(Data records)

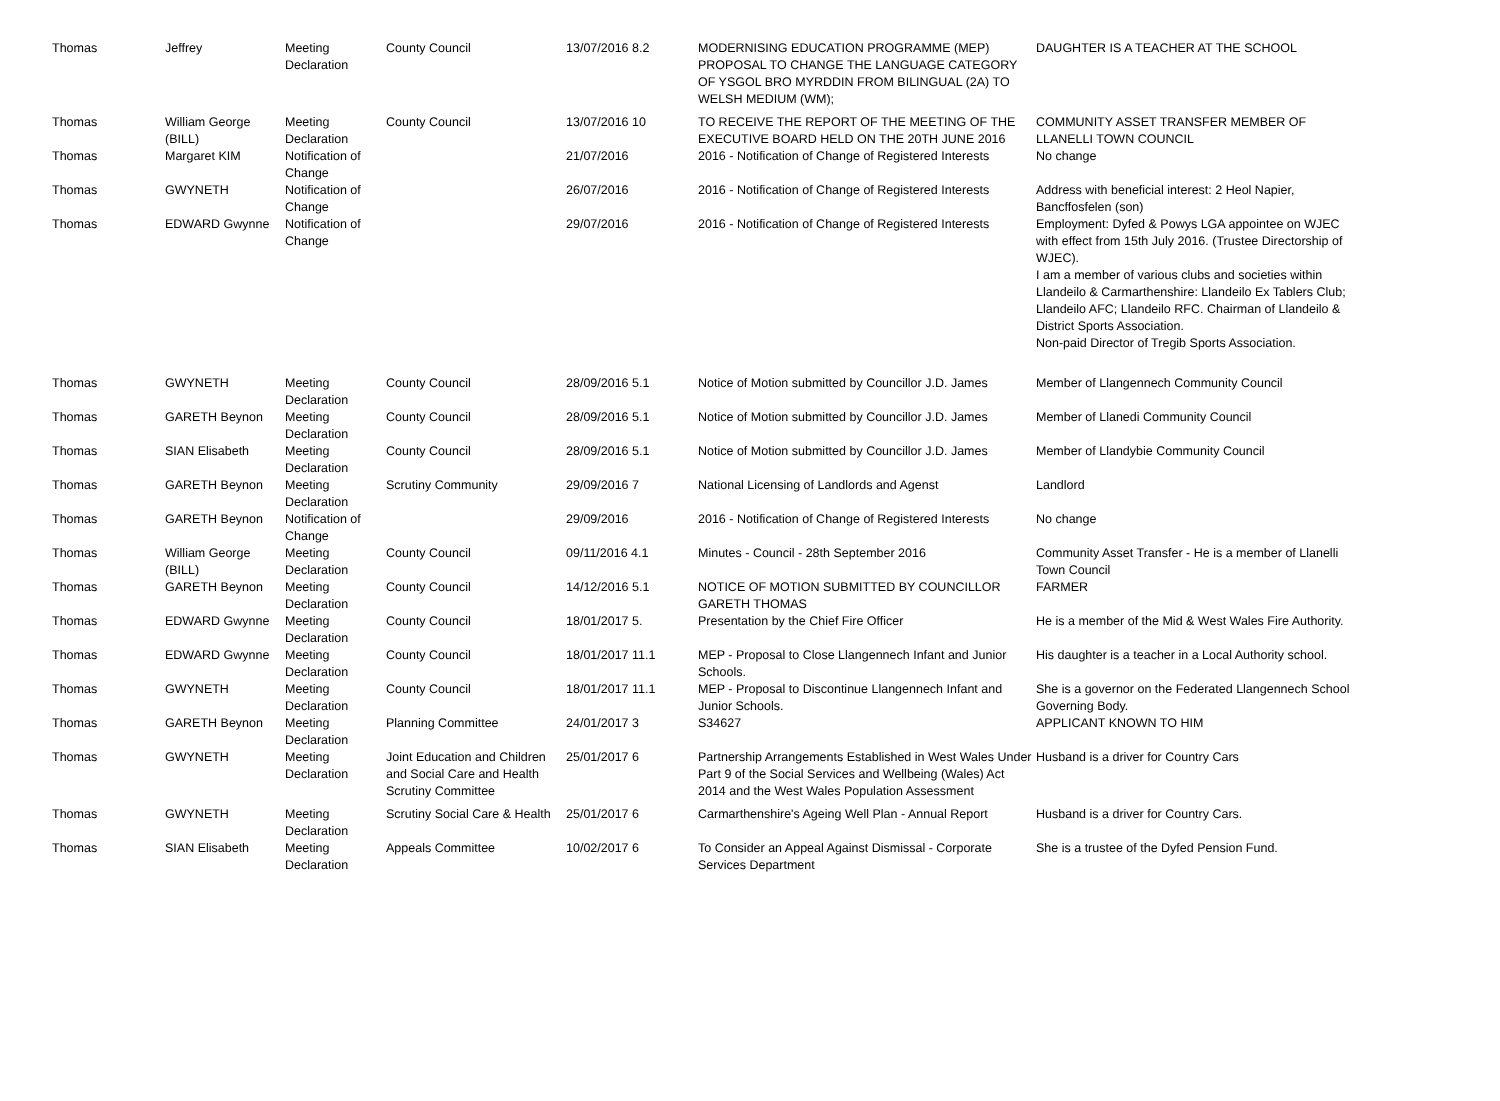| Thomas | Jeffrey | Meeting Declaration | County Council | 13/07/2016 8.2 | MODERNISING EDUCATION PROGRAMME (MEP) PROPOSAL TO CHANGE THE LANGUAGE CATEGORY OF YSGOL BRO MYRDDIN FROM BILINGUAL (2A) TO WELSH MEDIUM (WM); | DAUGHTER IS A TEACHER AT THE SCHOOL |
| Thomas | William George (BILL) | Meeting Declaration | County Council | 13/07/2016 10 | TO RECEIVE THE REPORT OF THE MEETING OF THE EXECUTIVE BOARD HELD ON THE 20TH JUNE 2016 | COMMUNITY ASSET TRANSFER MEMBER OF LLANELLI TOWN COUNCIL |
| Thomas | Margaret KIM | Notification of Change | | 21/07/2016 | 2016 - Notification of Change of Registered Interests | No change |
| Thomas | GWYNETH | Notification of Change | | 26/07/2016 | 2016 - Notification of Change of Registered Interests | Address with beneficial interest: 2 Heol Napier, Bancffosfelen (son) |
| Thomas | EDWARD Gwynne | Notification of Change | | 29/07/2016 | 2016 - Notification of Change of Registered Interests | Employment: Dyfed & Powys LGA appointee on WJEC with effect from 15th July 2016. (Trustee Directorship of WJEC). I am a member of various clubs and societies within Llandeilo & Carmarthenshire: Llandeilo Ex Tablers Club; Llandeilo AFC; Llandeilo RFC. Chairman of Llandeilo & District Sports Association. Non-paid Director of Tregib Sports Association. |
| Thomas | GWYNETH | Meeting Declaration | County Council | 28/09/2016 5.1 | Notice of Motion submitted by Councillor J.D. James | Member of Llangennech Community Council |
| Thomas | GARETH Beynon | Meeting Declaration | County Council | 28/09/2016 5.1 | Notice of Motion submitted by Councillor J.D. James | Member of Llanedi Community Council |
| Thomas | SIAN Elisabeth | Meeting Declaration | County Council | 28/09/2016 5.1 | Notice of Motion submitted by Councillor J.D. James | Member of Llandybie Community Council |
| Thomas | GARETH Beynon | Meeting Declaration | Scrutiny Community | 29/09/2016 7 | National Licensing of Landlords and Agenst | Landlord |
| Thomas | GARETH Beynon | Notification of Change | | 29/09/2016 | 2016 - Notification of Change of Registered Interests | No change |
| Thomas | William George (BILL) | Meeting Declaration | County Council | 09/11/2016 4.1 | Minutes - Council - 28th September 2016 | Community Asset Transfer - He is a member of Llanelli Town Council |
| Thomas | GARETH Beynon | Meeting Declaration | County Council | 14/12/2016 5.1 | NOTICE OF MOTION SUBMITTED BY COUNCILLOR GARETH THOMAS | FARMER |
| Thomas | EDWARD Gwynne | Meeting Declaration | County Council | 18/01/2017 5. | Presentation by the Chief Fire Officer | He is a member of the Mid & West Wales Fire Authority. |
| Thomas | EDWARD Gwynne | Meeting Declaration | County Council | 18/01/2017 11.1 | MEP - Proposal to Close Llangennech Infant and Junior Schools. | His daughter is a teacher in a Local Authority school. |
| Thomas | GWYNETH | Meeting Declaration | County Council | 18/01/2017 11.1 | MEP - Proposal to Discontinue Llangennech Infant and Junior Schools. | She is a governor on the Federated Llangennech School Governing Body. |
| Thomas | GARETH Beynon | Meeting Declaration | Planning Committee | 24/01/2017 3 | S34627 | APPLICANT KNOWN TO HIM |
| Thomas | GWYNETH | Meeting Declaration | Joint Education and Children and Social Care and Health Scrutiny Committee | 25/01/2017 6 | Partnership Arrangements Established in West Wales Under Part 9 of the Social Services and Wellbeing (Wales) Act 2014 and the West Wales Population Assessment | Husband is a driver for Country Cars |
| Thomas | GWYNETH | Meeting Declaration | Scrutiny Social Care & Health | 25/01/2017 6 | Carmarthenshire's Ageing Well Plan - Annual Report | Husband is a driver for Country Cars. |
| Thomas | SIAN Elisabeth | Meeting Declaration | Appeals Committee | 10/02/2017 6 | To Consider an Appeal Against Dismissal - Corporate Services Department | She is a trustee of the Dyfed Pension Fund. |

**Work task**
Every line that contains the string "George" should be returned from the data.

**Answer for the task**
| Thomas | William George (BILL) | Meeting Declaration | County Council | 13/07/2016 10 | TO RECEIVE THE REPORT OF THE MEETING OF THE EXECUTIVE BOARD HELD ON THE 20TH JUNE 2016 | COMMUNITY ASSET TRANSFER MEMBER OF LLANELLI TOWN COUNCIL |
| Thomas | William George (BILL) | Meeting Declaration | County Council | 09/11/2016 4.1 | Minutes - Council - 28th September 2016 | Community Asset Transfer - He is a member of Llanelli Town Council |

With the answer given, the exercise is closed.